> **Rows taken from a dataset**
-.-.-
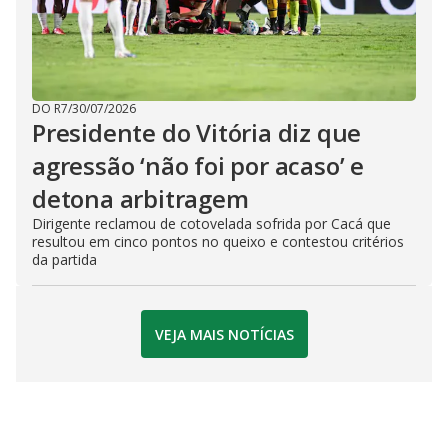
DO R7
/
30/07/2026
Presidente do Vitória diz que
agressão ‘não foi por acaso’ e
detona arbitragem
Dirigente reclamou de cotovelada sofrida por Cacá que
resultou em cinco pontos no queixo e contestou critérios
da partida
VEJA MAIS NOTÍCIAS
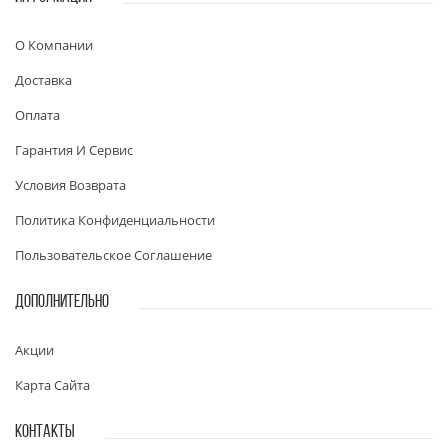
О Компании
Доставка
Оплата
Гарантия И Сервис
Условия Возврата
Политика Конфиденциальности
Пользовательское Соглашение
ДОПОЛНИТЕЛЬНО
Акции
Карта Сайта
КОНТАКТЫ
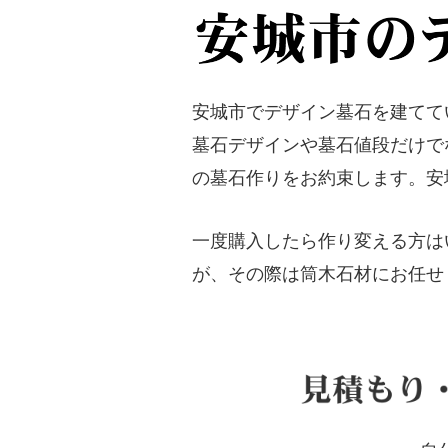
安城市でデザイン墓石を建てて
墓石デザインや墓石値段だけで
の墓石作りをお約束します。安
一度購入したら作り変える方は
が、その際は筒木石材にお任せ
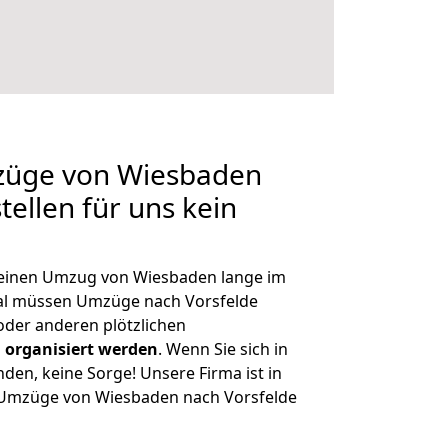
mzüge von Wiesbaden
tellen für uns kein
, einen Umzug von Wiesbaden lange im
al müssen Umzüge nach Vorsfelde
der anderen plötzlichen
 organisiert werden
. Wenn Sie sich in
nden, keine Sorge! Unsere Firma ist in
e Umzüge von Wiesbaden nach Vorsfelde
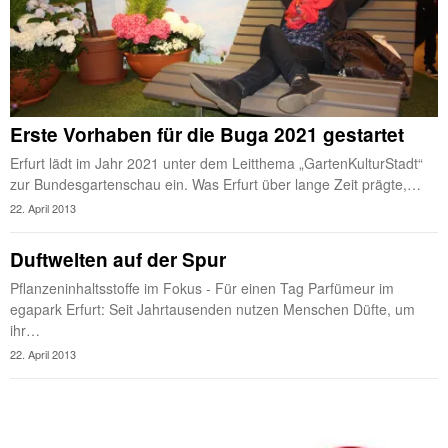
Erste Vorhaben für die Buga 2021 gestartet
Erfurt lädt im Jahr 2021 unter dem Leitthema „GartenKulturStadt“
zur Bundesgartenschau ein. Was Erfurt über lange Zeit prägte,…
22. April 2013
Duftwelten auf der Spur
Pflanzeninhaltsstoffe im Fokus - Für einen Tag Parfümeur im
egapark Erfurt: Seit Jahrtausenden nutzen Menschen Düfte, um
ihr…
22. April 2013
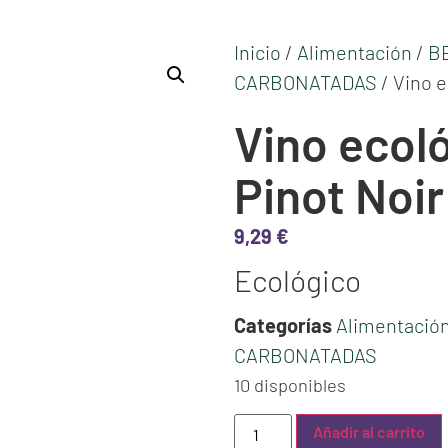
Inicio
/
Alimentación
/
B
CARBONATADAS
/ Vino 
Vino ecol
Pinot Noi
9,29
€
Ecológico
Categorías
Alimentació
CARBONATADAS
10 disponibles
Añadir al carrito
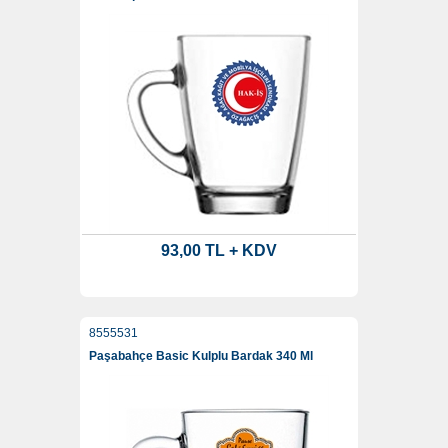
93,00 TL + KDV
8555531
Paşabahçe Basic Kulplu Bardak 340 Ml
-.-.-
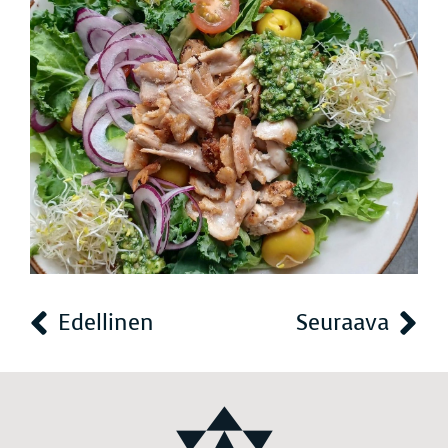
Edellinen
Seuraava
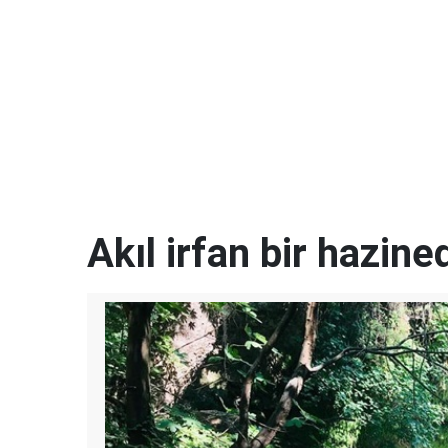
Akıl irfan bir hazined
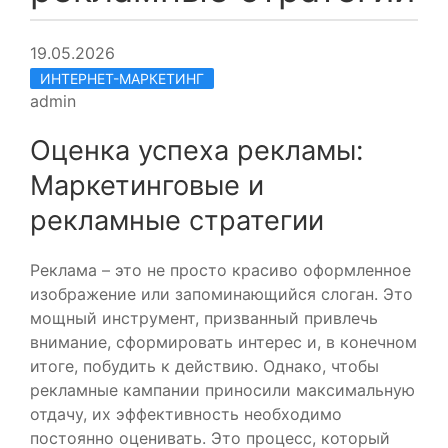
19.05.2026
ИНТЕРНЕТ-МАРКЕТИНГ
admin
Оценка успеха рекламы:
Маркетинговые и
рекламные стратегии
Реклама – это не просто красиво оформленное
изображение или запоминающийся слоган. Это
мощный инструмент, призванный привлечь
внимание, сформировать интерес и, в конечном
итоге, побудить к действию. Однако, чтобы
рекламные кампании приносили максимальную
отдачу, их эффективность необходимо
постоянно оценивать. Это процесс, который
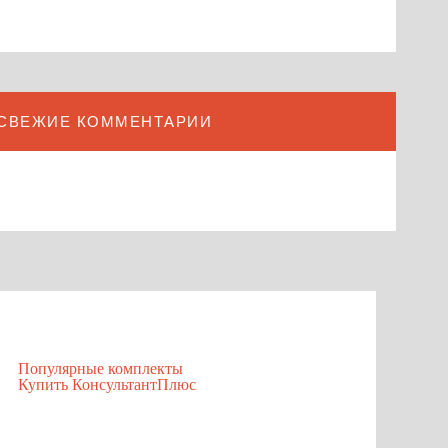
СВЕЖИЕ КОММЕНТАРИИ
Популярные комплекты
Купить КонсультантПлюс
-.-.-
> **TASK GOAL**
Return the rows from the line containing "安城市でデザイン墓石を建てて" through the line containing "Añadir al carrito", both ends included, reproducing each line without alteration. Leave the pictures out of the answer.

> **RESPONSE**
安城市でデザイン墓石を建てて
墓石デザインや墓石値段だけで
の墓石作りをお約束します。安
一度購入したら作り変える方は
が、その際は筒木石材にお任せ
mzüge von Wiesbaden
tellen für uns kein
, einen Umzug von Wiesbaden lange im
al müssen Umzüge nach Vorsfelde
der anderen plötzlichen
 organisiert werden
. Wenn Sie sich in
nden, keine Sorge! Unsere Firma ist in
e Umzüge von Wiesbaden nach Vorsfelde
Erste Vorhaben für die Buga 2021 gestartet
Erfurt lädt im Jahr 2021 unter dem Leitthema „GartenKulturStadt“
zur Bundesgartenschau ein. Was Erfurt über lange Zeit prägte,…
22. April 2013
Duftwelten auf der Spur
Pflanzeninhaltsstoffe im Fokus - Für einen Tag Parfümeur im
egapark Erfurt: Seit Jahrtausenden nutzen Menschen Düfte, um
ihr…
22. April 2013
Inicio
/
Alimentación
/
B
CARBONATADAS
/ Vino 
Vino ecol
Pinot Noi
9,29
€
Ecológico
Categorías
Alimentació
CARBONATADAS
10 disponibles
Añadir al carrito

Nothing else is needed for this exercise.